Perhaps I do not need to do the returning. Perhaps I only need to do the calling. Perhaps I only need to do the relinquishing of all other things as I want and wait for my spirit to return.
This idea of returning, I am seeing it everywhere. I am seeing it in Native: Identity, Belonging, and Rediscovering God by Kaitlin B. Curtice. She writes, “Identity does not come to us without journey, because to learn who we are means we face difficult truths in our own lives and imagine what life might look like as those truths work themselves out inside of us.” These words call me home, call me to return by way of remembering to always find and face the truth of who I am.
I am seeing it in Stranger Things, when Will Byers returns from The Upside Down, an alternate dimension painfully parallel to our world. After his vanishing, thought for dead, he is finally found to alive in The Upside Down, a place like home only “it’s so dark and empty. And so cold.” A mirror world—one that looks like ours but in nature is not. Eventually rescued, Will returns home. But he is marked, his memory forever remembering the reality of this dimension of death and decay that he left behind.
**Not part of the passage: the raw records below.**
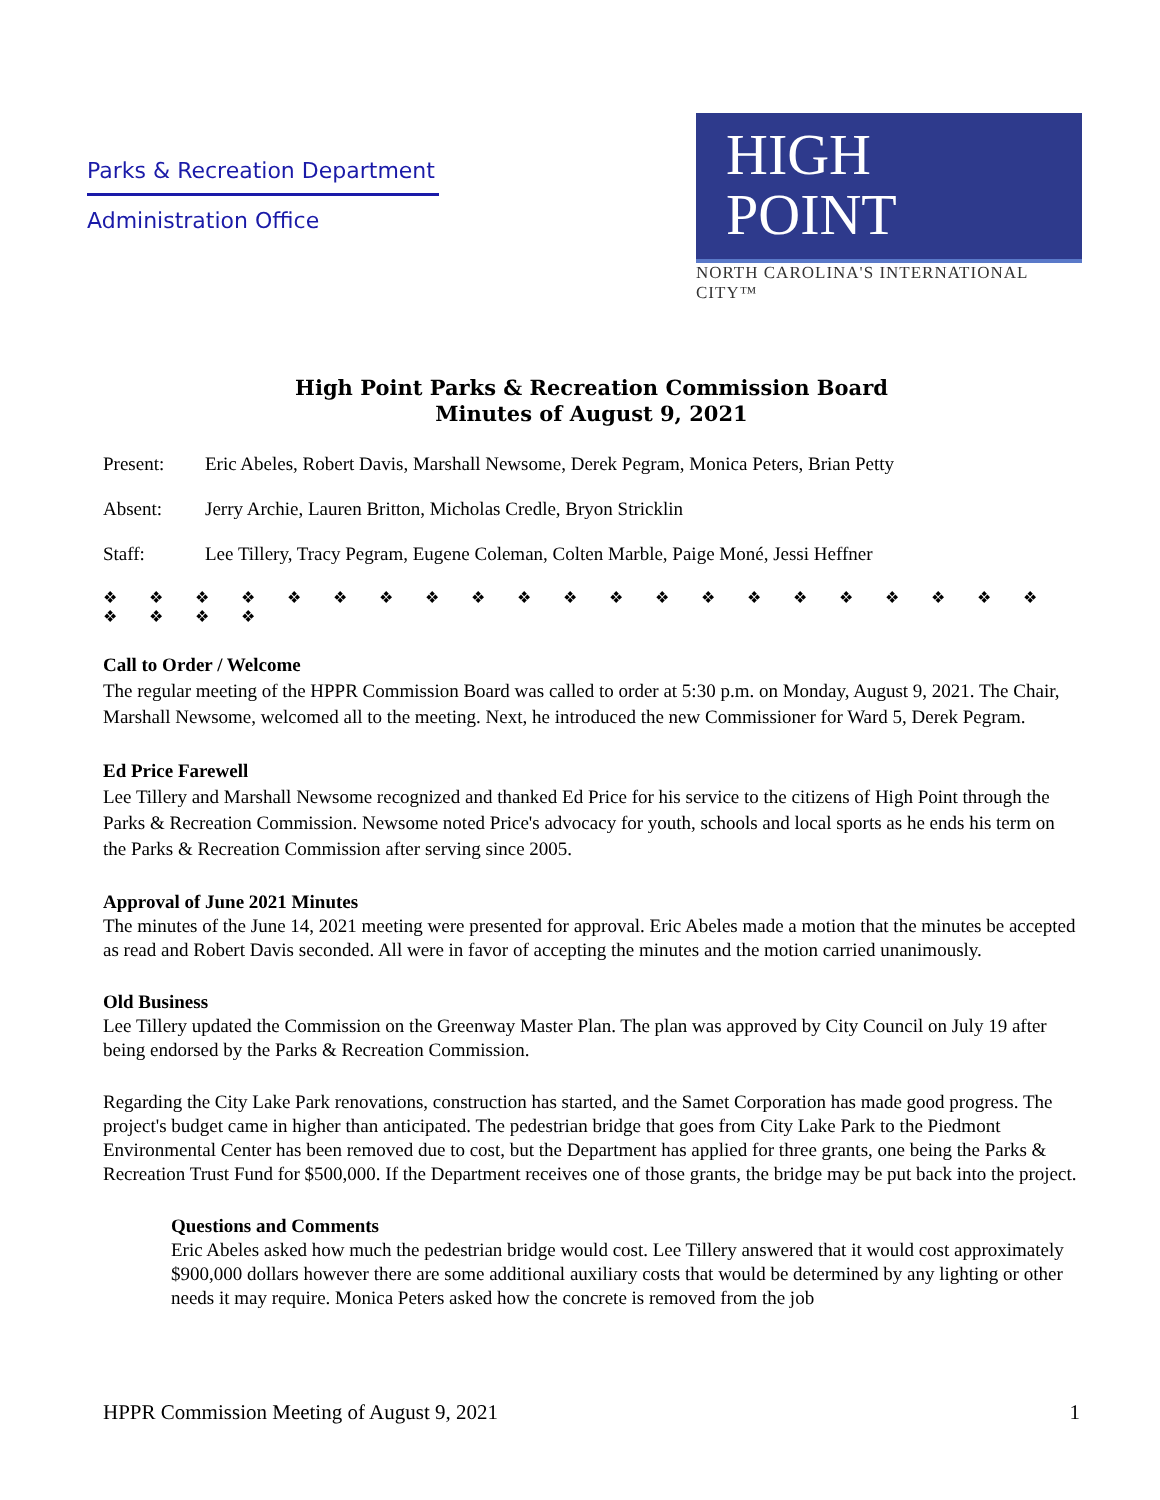Parks & Recreation Department
Administration Office
HIGH
POINT
NORTH CAROLINA'S INTERNATIONAL CITY™
High Point Parks & Recreation Commission Board
Minutes of August 9, 2021
Present: Eric Abeles, Robert Davis, Marshall Newsome, Derek Pegram, Monica Peters, Brian Petty
Absent: Jerry Archie, Lauren Britton, Micholas Credle, Bryon Stricklin
Staff: Lee Tillery, Tracy Pegram, Eugene Coleman, Colten Marble, Paige Moné, Jessi Heffner
❖ ❖ ❖ ❖ ❖ ❖ ❖ ❖ ❖ ❖ ❖ ❖ ❖ ❖ ❖ ❖ ❖ ❖ ❖ ❖ ❖ ❖ ❖ ❖ ❖
Call to Order / Welcome
The regular meeting of the HPPR Commission Board was called to order at 5:30 p.m. on Monday, August 9, 2021. The Chair, Marshall Newsome, welcomed all to the meeting. Next, he introduced the new Commissioner for Ward 5, Derek Pegram.
Ed Price Farewell
Lee Tillery and Marshall Newsome recognized and thanked Ed Price for his service to the citizens of High Point through the Parks & Recreation Commission. Newsome noted Price's advocacy for youth, schools and local sports as he ends his term on the Parks & Recreation Commission after serving since 2005.
Approval of June 2021 Minutes
The minutes of the June 14, 2021 meeting were presented for approval. Eric Abeles made a motion that the minutes be accepted as read and Robert Davis seconded. All were in favor of accepting the minutes and the motion carried unanimously.
Old Business
Lee Tillery updated the Commission on the Greenway Master Plan. The plan was approved by City Council on July 19 after being endorsed by the Parks & Recreation Commission.
Regarding the City Lake Park renovations, construction has started, and the Samet Corporation has made good progress. The project's budget came in higher than anticipated. The pedestrian bridge that goes from City Lake Park to the Piedmont Environmental Center has been removed due to cost, but the Department has applied for three grants, one being the Parks & Recreation Trust Fund for $500,000. If the Department receives one of those grants, the bridge may be put back into the project.
Questions and Comments
Eric Abeles asked how much the pedestrian bridge would cost. Lee Tillery answered that it would cost approximately $900,000 dollars however there are some additional auxiliary costs that would be determined by any lighting or other needs it may require. Monica Peters asked how the concrete is removed from the job
HPPR Commission Meeting of August 9, 2021 1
I am seeing it in the legend of the Rainbow Crow, an indigenous creation story, about a crow with shining, shimmering feathers who makes a journey to see The One Who Creates Us By Thought. Rainbow Crow asks for a way to save his animal friends from the bitter winter. Won over by the sound of his song, Creator gifts Rainbow Crow with a burning stick of fire. On the return, Rainbow Crow carries this stick of fire to melt away winter. But the journey is long and, on the way, Rainbow Crow is stained by the smoke and soot of the burning stick. He saves the animals and the land, but in the process he loses the beauty that he began with. A soul-deep story that tells the truth about living and losing through what was, what could have been, and what is now.
Kaitlin B. Curtice’s words, this story of the Rainbow Crow, and the return of Will Byers from The Upside Down all echo with fragments of Joy Harjo’s poem.
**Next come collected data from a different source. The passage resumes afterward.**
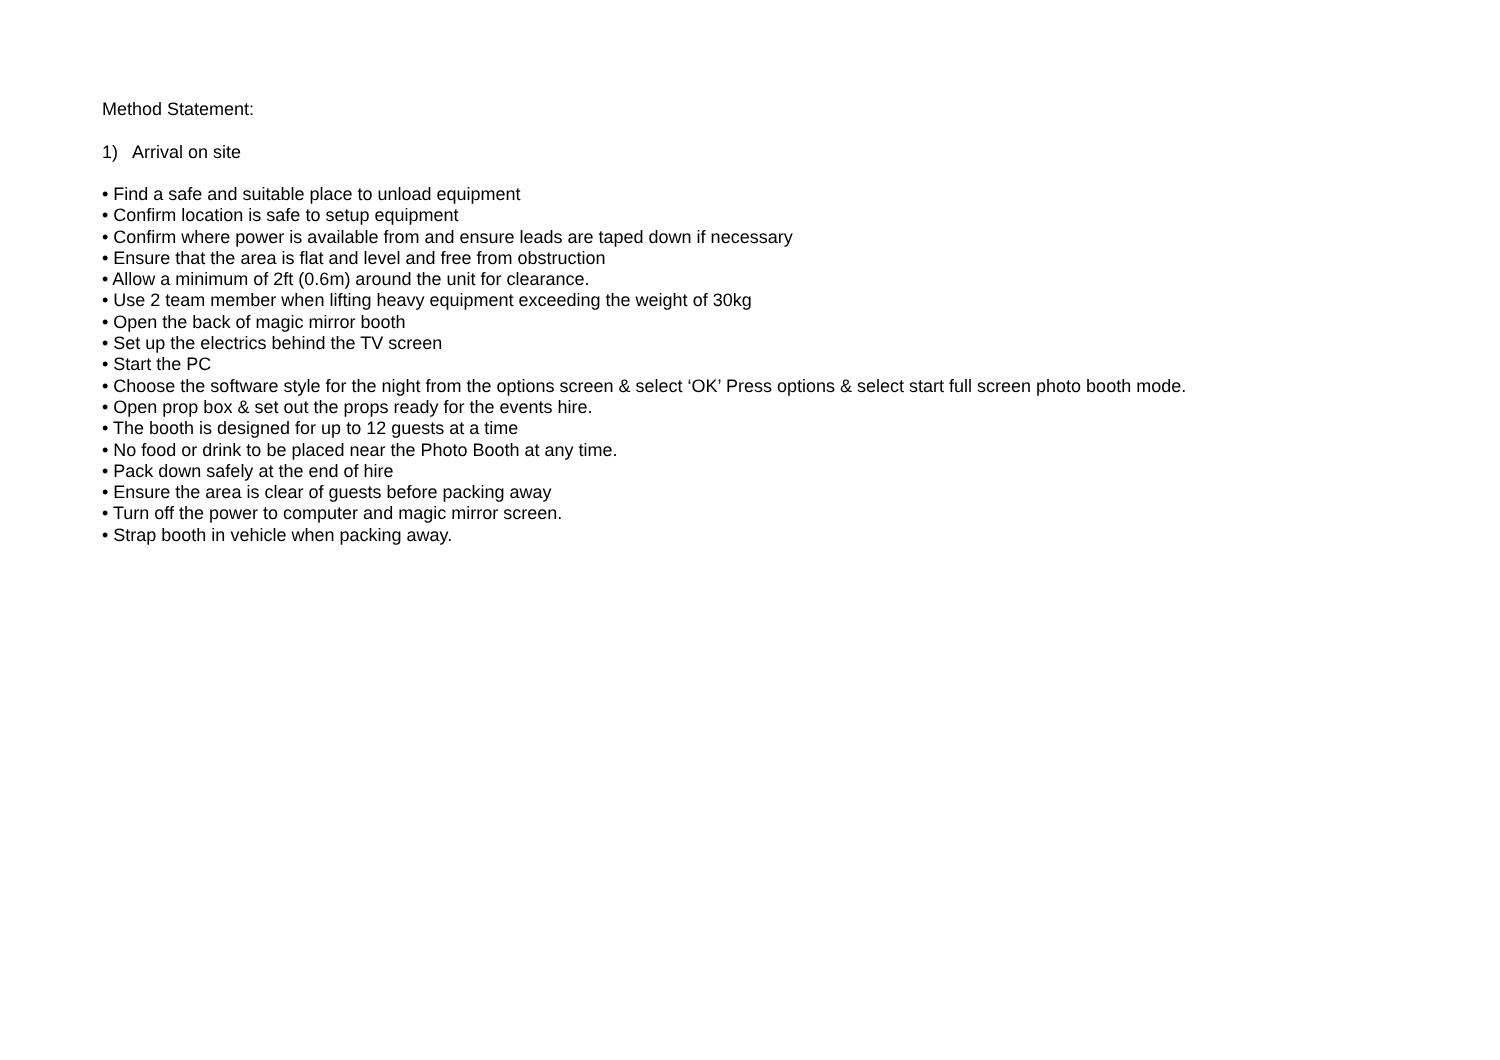Method Statement:
1) Arrival on site
• Find a safe and suitable place to unload equipment
• Confirm location is safe to setup equipment
• Confirm where power is available from and ensure leads are taped down if necessary
• Ensure that the area is flat and level and free from obstruction
• Allow a minimum of 2ft (0.6m) around the unit for clearance.
• Use 2 team member when lifting heavy equipment exceeding the weight of 30kg
• Open the back of magic mirror booth
• Set up the electrics behind the TV screen
• Start the PC
• Choose the software style for the night from the options screen & select ‘OK’ Press options & select start full screen photo booth mode.
• Open prop box & set out the props ready for the events hire.
• The booth is designed for up to 12 guests at a time
• No food or drink to be placed near the Photo Booth at any time.
• Pack down safely at the end of hire
• Ensure the area is clear of guests before packing away
• Turn off the power to computer and magic mirror screen.
• Strap booth in vehicle when packing away.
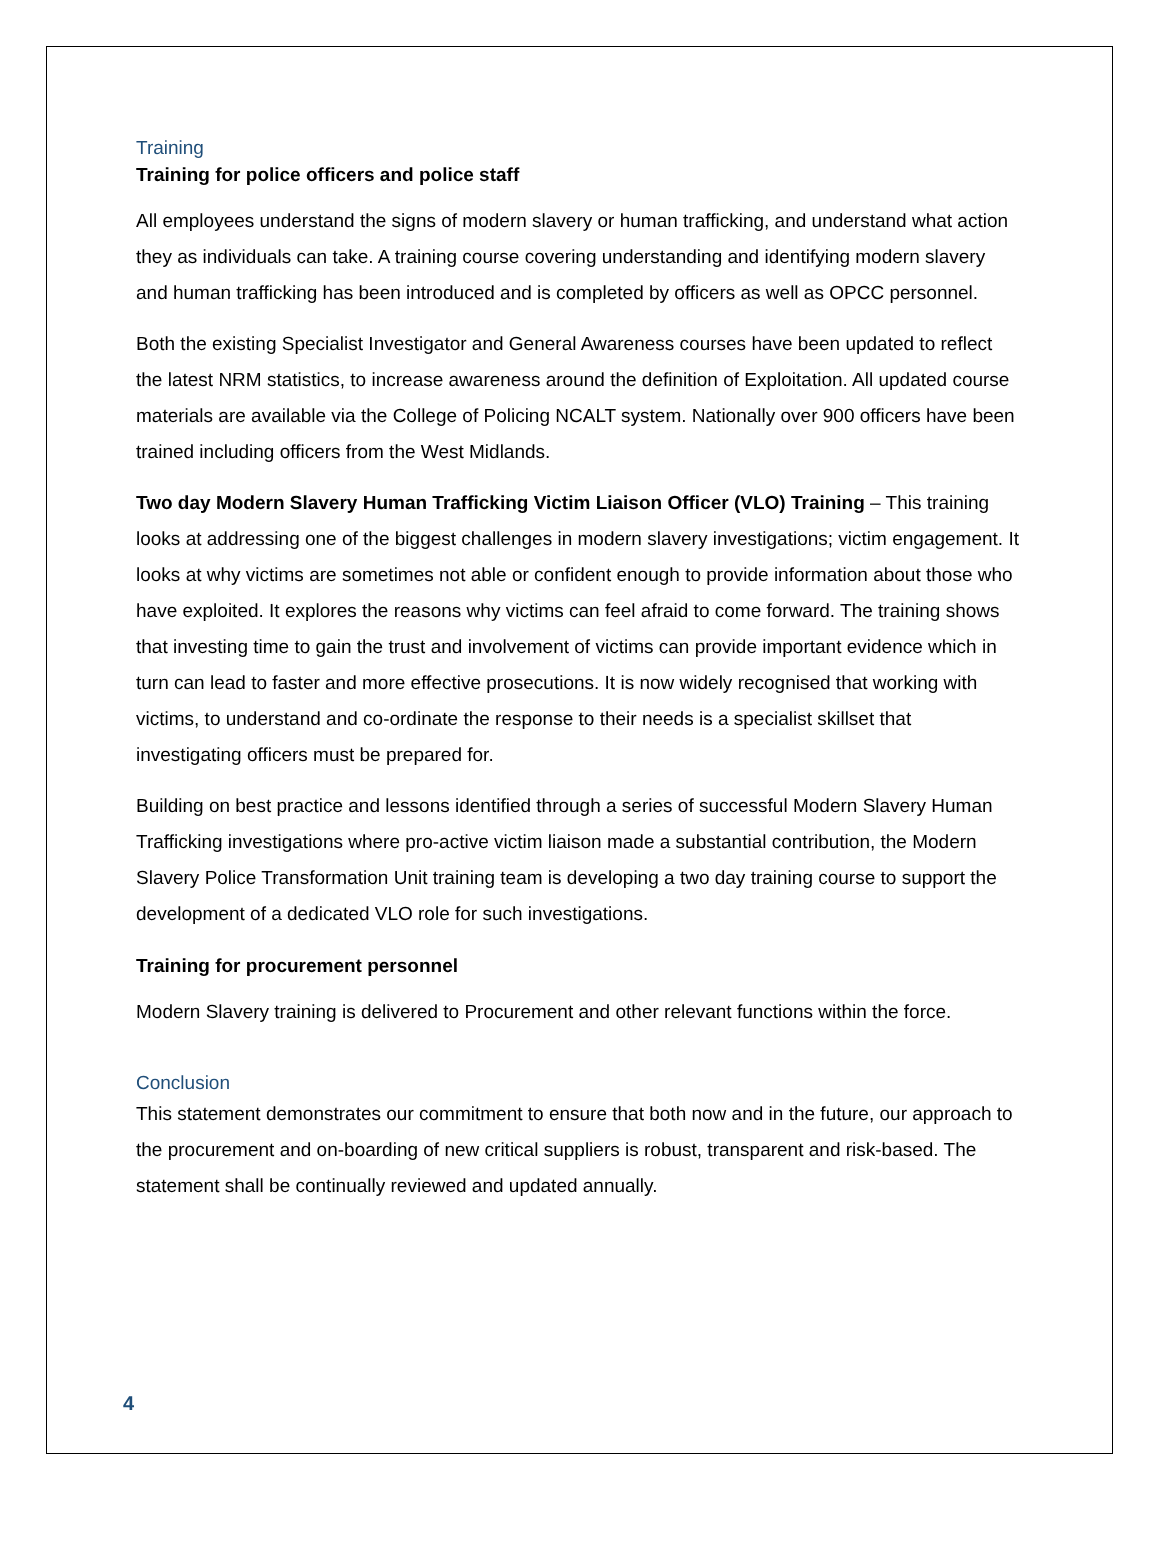Training
Training for police officers and police staff
All employees understand the signs of modern slavery or human trafficking, and understand what action they as individuals can take. A training course covering understanding and identifying modern slavery and human trafficking has been introduced and is completed by officers as well as OPCC personnel.
Both the existing Specialist Investigator and General Awareness courses have been updated to reflect the latest NRM statistics, to increase awareness around the definition of Exploitation. All updated course materials are available via the College of Policing NCALT system. Nationally over 900 officers have been trained including officers from the West Midlands.
Two day Modern Slavery Human Trafficking Victim Liaison Officer (VLO) Training – This training looks at addressing one of the biggest challenges in modern slavery investigations; victim engagement. It looks at why victims are sometimes not able or confident enough to provide information about those who have exploited. It explores the reasons why victims can feel afraid to come forward. The training shows that investing time to gain the trust and involvement of victims can provide important evidence which in turn can lead to faster and more effective prosecutions. It is now widely recognised that working with victims, to understand and co-ordinate the response to their needs is a specialist skillset that investigating officers must be prepared for.
Building on best practice and lessons identified through a series of successful Modern Slavery Human Trafficking investigations where pro-active victim liaison made a substantial contribution, the Modern Slavery Police Transformation Unit training team is developing a two day training course to support the development of a dedicated VLO role for such investigations.
Training for procurement personnel
Modern Slavery training is delivered to Procurement and other relevant functions within the force.
Conclusion
This statement demonstrates our commitment to ensure that both now and in the future, our approach to the procurement and on-boarding of new critical suppliers is robust, transparent and risk-based. The statement shall be continually reviewed and updated annually.
4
“Welcome your spirit back from its wandering,” writes Joy. “It may return in pieces, in tatters. Gather them together. They will be happy to be found after being lost for so long.”
Returning isn’t pretty. It is marked with painful reminders of the places and people we’ve unwittingly come to. The return is a ripping, it is a raging fire that burns the body, burns the skin, burns the mind.
Things get lost in the leaving—old habits, old rhythms, old worlds, old homes, old bodies, old beliefs, old thinking, old possessions, old wounds, old deaths.
Returning is a reckoning
in which we
consider the cost
of the loss of
our leaving.
I cannot say that we gain much because we lose much. Sometimes, we do not gain. Sometimes the leaving is a losing of ourselves, a gaping reminder that does not ever get replaced or refilled.
But.
We do come to find another kind of filling. We come to find that all of life is a returning—every waking moment a chance to return, an invitation to rediscover the truth that was meant to be.
We come to find that though we cannot leave this earth unscathed and unscarred, we can walk upon it untethered and untied.
We can release the way things are. We can climb up and out of the dark dimensions and empty existences that trick us into calling them home. We can wake our bodies up to breathe and be in the real world—to live and love deeply, in the here and now. We can release the beauty we began with, the beauty we think belongs to us. We can find that our beauty is bone-deep, is centered on our being and buried within the bravery we embody for the ones we love.
I am returning, I am calling my spirit back. I am choosing to leave the cold world, choosing to acknowledge that there will always be painful reminders of the death and dark that once was.
I am choosing to rediscover the breadth and breath of what can be.
Saying yes to seeing the wild world with wides eyes. Saying yes to listening to the wind and the waves. To breathing deep, belly breaths. To finding my way through the dark. To walking barefoot on the ground. To being present, being found.